Looking at this example, it seems that because the argument type of apply is
T, and the return type of asIf is T, then type inference should know that we
wanted Function.identity() to have type Function<T,T>. However, this is not
how type inference works. Type inference will not propagate typing
constraints across the invocation of apply. Technically, this is because
apply is not a "poly expression" as described in Section 15.12 of the Java
Language Specification. (Note that apply itself is not a generic method, and
in this case it does not appear in an assignment or invocation context.)

It may be easier to understand this example if we write it in a slightly
different way. Consider:

     static <T> T asIf(T t) {
         Function<T,T> f = Function.<T>identity();
         return f.apply(t);
     }

This version works perfectly well.

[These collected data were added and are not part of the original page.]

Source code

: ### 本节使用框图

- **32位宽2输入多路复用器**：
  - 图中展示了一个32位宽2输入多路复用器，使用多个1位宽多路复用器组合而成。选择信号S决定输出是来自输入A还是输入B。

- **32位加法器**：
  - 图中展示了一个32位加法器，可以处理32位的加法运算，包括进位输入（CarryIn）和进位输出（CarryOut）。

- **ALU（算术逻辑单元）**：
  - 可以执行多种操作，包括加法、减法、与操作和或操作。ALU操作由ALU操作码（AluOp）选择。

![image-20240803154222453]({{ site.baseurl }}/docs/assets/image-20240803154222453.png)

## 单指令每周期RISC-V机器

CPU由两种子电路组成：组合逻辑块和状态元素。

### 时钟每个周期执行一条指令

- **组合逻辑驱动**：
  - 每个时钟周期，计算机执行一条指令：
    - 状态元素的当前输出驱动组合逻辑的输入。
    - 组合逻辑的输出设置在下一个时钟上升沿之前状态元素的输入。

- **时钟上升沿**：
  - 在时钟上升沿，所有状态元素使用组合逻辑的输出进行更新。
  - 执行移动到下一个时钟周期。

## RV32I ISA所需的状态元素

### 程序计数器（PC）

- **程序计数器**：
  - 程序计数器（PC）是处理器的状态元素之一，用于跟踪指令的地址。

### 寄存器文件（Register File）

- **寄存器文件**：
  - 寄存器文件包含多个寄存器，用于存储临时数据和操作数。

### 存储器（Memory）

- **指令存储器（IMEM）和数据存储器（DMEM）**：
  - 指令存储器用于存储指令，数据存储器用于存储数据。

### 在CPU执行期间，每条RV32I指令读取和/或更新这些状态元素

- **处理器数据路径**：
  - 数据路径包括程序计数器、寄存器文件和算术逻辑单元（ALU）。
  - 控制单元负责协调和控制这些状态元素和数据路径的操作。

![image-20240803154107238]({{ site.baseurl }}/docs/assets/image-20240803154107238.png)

However, if we consider what information
is available to Function.identity from type inference, the code would be more
like:

     static <T> T asIf(T t) {
         Function f = Function.identity();
         return f.apply(t);
     }

This version is clearly not correct because f has the "raw type" Function,
which is not compatible with its use in f.apply.

As suggested, a simple fix is to provide the type argument to
Function.identity like so:

     static <T> T asIf(T t) { return Function.<T>identity().apply(t); }

This tells the compiler that we would like Function.identity to return the
type Function<T,T>.

To answer your other question, asIn is OK because type information from the
return statement and the parameter list for asGiven will be combined to
provide the needed type information to Function.identity.

I hope this helps.
Paul

On 02/26/2014 12:58 PM, Samuel Dennis Borlongan wrote:
> If my experience with mucking around with generics is right, then inlining
> asGiven should be coded as :
>
>    static <T> T asIf(T t) {    return Function.<T>identity().apply(t);  }
>
> Since asGiven implicitly "supplies" the type parameter for
> Function::identity, while asIf as written does not.
>
> (Help?)
>
> Samuel Dennis R. Borlongan
>
>
> On Wed, Feb 26, 2014 at 6:14 PM, Timo Kinnunen <timo.kinnunen at gmail.com>wrote:
>
>> Hi,
>>
>>
>>
>>
>> What's the deal here, how come the "asIf" version - same as "asIn" except
>> the method "asGiven" inlined away - doesn't compile?
>>
>>
>>
>>
>>    static <T> T asIn(T t) {    return asGiven(Function.identity(), t);  }
>>
>>    static <T> T asIf(T t) {    return Function.identity().apply(t);  }
>>
>>    static <S, T> T asGiven(Function<S, T> given, S s) {    return
>> given.apply(s);  }
>>
>>
>>
>>
>> The compile error I get is:
>>
>> error: incompatible types: Object cannot be converted to T
>>
>>
>>
>>
>> But there's no mention Object in the code...
>>
>>
>>
>>
>>
>> --
>> Have a nice day,
>> Timo.
>>
>> Sent from Windows Mail
>>
>>
>